Preheat oven to 325°. Butter an 8x4” loaf pan; line with parchment paper, leaving a generous overhang on long sides. Whisk flour, cocoa powder, salt, and baking powder in a medium bowl; set aside.

Using an electric mixer on medium-high speed, beat oil, ¼ cup butter, and 1½ cups sugar until pale and fluffy, 5–7 minutes. Add eggs one at a time, beating to blend between additions; beat until mixture is very light and doubled in volume, 5–8 minutes. Add vanilla.

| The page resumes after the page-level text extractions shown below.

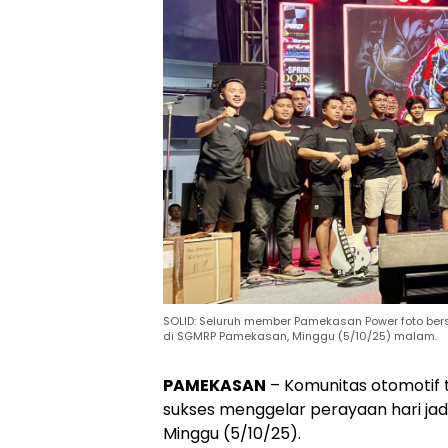
SOLID: Seluruh member Pamekasan Power foto be
di SGMRP Pamekasan, Minggu (5/10/25) malam.
PAMEKASAN
– Komunitas otomotif
sukses menggelar perayaan hari jad
Minggu (5/10/25).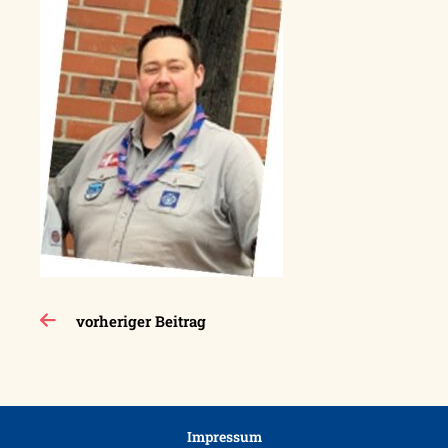
Beitragsnavigation
vorheriger Beitrag
Impressum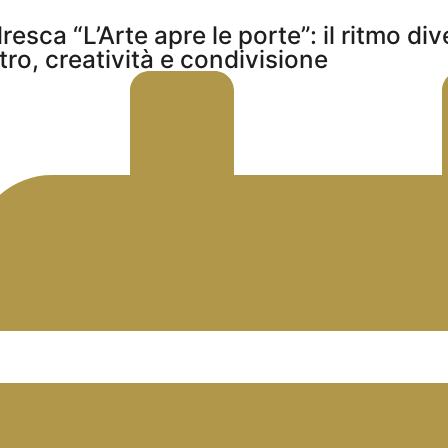
resca “L’Arte apre le porte”: il ritmo di
tro, creatività e condivisione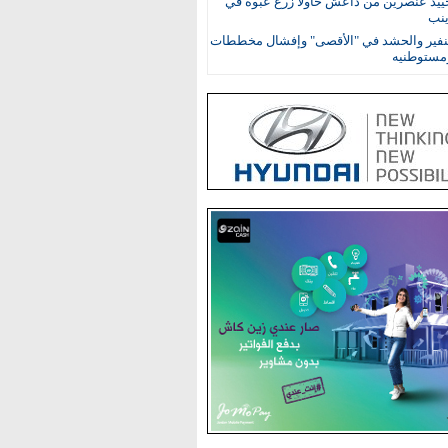
حييد عنصرين من داعش حاولا زرع عبوة في
ينب
نفير والحشد في "الأقصى" وإفشال مخططات
ومستوطنيه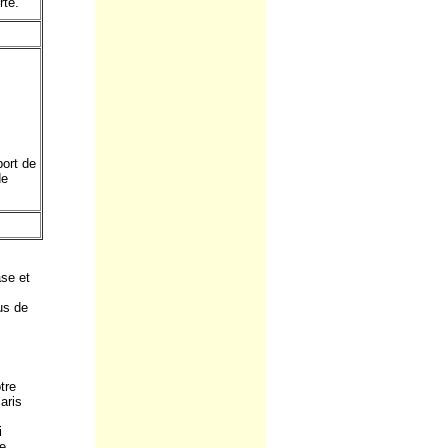
rte.
port de
de
se et
us de
otre
aris
i
e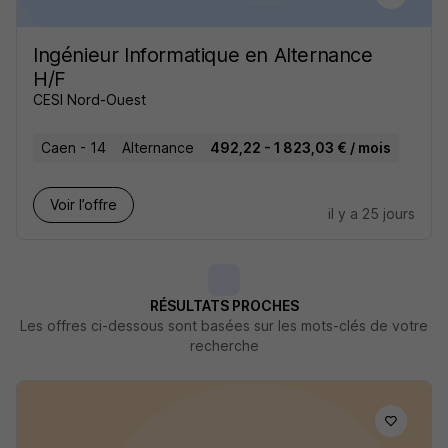
Ingénieur Informatique en Alternance
H/F
CESI Nord-Ouest
Caen - 14
Alternance
492,22 - 1 823,03 € / mois
Voir l’offre
il y a 25 jours
RÉSULTATS PROCHES
Les offres ci-dessous sont basées sur les mots-clés de votre
recherche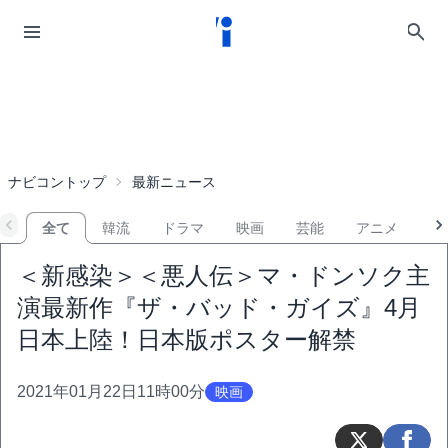
ナビコントップ
最新ニュース
全て
韓流
ドラマ
映画
芸能
アニメ
音
＜新感染＞＜悪人伝＞マ・ドンソク主
演最新作『ザ・バッド・ガイズ』4月
日本上陸！日本版ポスター解禁
2021年01月22日11時00分
映画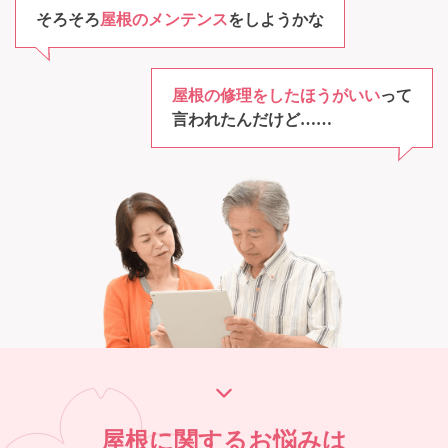
そろそろ
屋根のメンテンス
をしようかな
屋根の修理をしたほうがいい
って
言われたんだけど……
屋根に関するお悩みは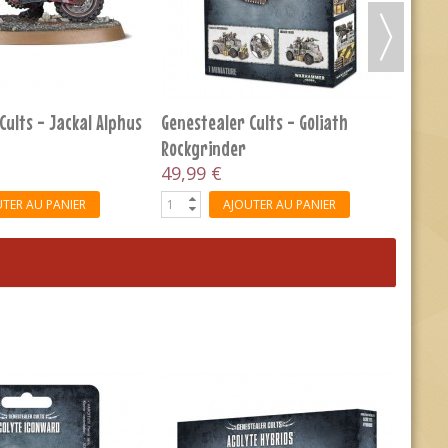
TER AU PANIER
AJOUTER AU PANIER
-10%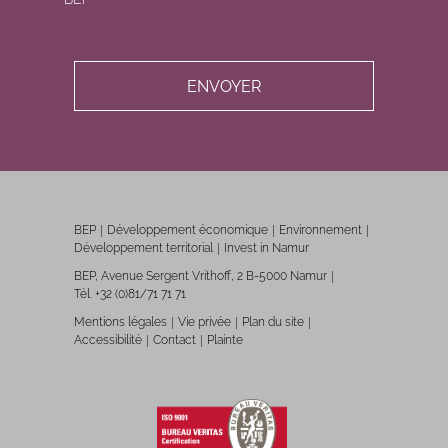
BEP
Développement économique
Environnement
Développement territorial
Invest in Namur
BEP, Avenue Sergent Vrithoff, 2 B-5000 Namur
Tél. +32 (0)81/71 71 71
Mentions légales
Vie privée
Plan du site
Accessibilité
Contact
Plainte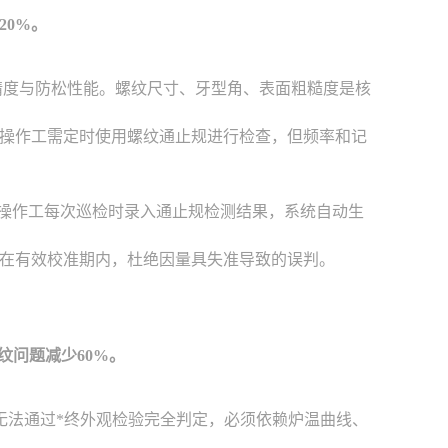
20%。
精度与防松性能。螺纹尺寸、牙型角、表面粗糙度是核
操作工需定时使用螺纹通止规进行检查，但频率和记
。操作工每次巡检时录入通止规检测结果，系统自动生
在有效校准期内，杜绝因量具失准导致的误判。
纹问题减少60%。
无法通过*终外观检验完全判定，必须依赖炉温曲线、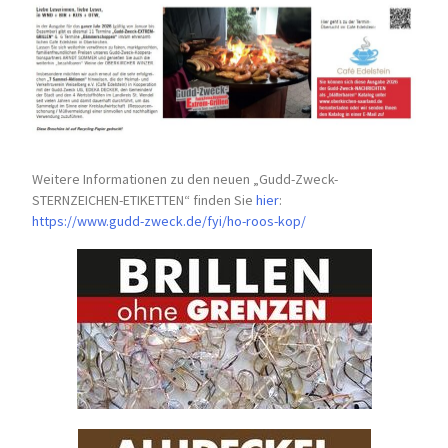
Weitere Informationen zu den neuen „Gudd-Zweck-
STERNZEICHEN-
ETIKETTEN“ finden Sie
hier
:
https://www.gudd-zweck.de/fyi/
ho-roos-kop/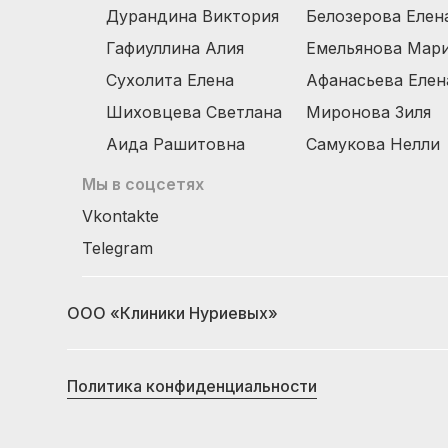
Дурандина Виктория
Белозерова Елен
Гафиуллина Алия
Емельянова Мар
Сухолита Елена
Афанасьева Елен
Шиховцева Светлана
Миронова Зиля
Аида Рашитовна
Самукова Нелли
Мы в соцсетях
Vkontakte
Telegram
ООО «Клиники Нуриевых»
Политика конфиденциальности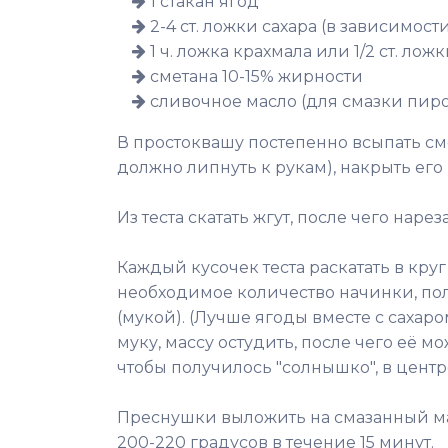
1 стакан ягод
2-4 ст. ложки сахара (в зависимост
1 ч. ложка крахмала или 1/2 ст. л
сметана 10-15% жирности
сливочное масло (для смазки пир
В простоквашу постепенно всыпать см
должно липнуть к рукам), накрыть его
Из теста скатать жгут, после чего нарез
Каждый кусочек теста раскатать в кру
необходимое количество начинки, пол
(мукой). (Лучше ягоды вместе с сахар
муку, массу остудить, после чего её м
чтобы получилось "солнышко", в центр
Преснушки выложить на смазанный м
200-220 градусов в течение 15 минут.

Reduce mixer speed to low and add dry ingredients in 3 additions, alternating with buttermilk in 2 additions, beginning and ending with dry ingredients (do not overmix; it will cause cake to buckle and split). Scrape batter into prepared pan and run a spatula through the center, creating a canal. Sprinkle with coconut and remaining 1 Tbsp. sugar.

Bake cake, tenting with foil if coconut browns too much before cake is done (it should be very dark and toasted), until a tester inserted into the center comes out clean, 70–80 minutes. Transfer pan to a wire rack; let cake cool in pan 20 minutes before turning out.

DO AHEAD: Cake can be baked 5 days ahead. Keep tightly wrapped at room temperature.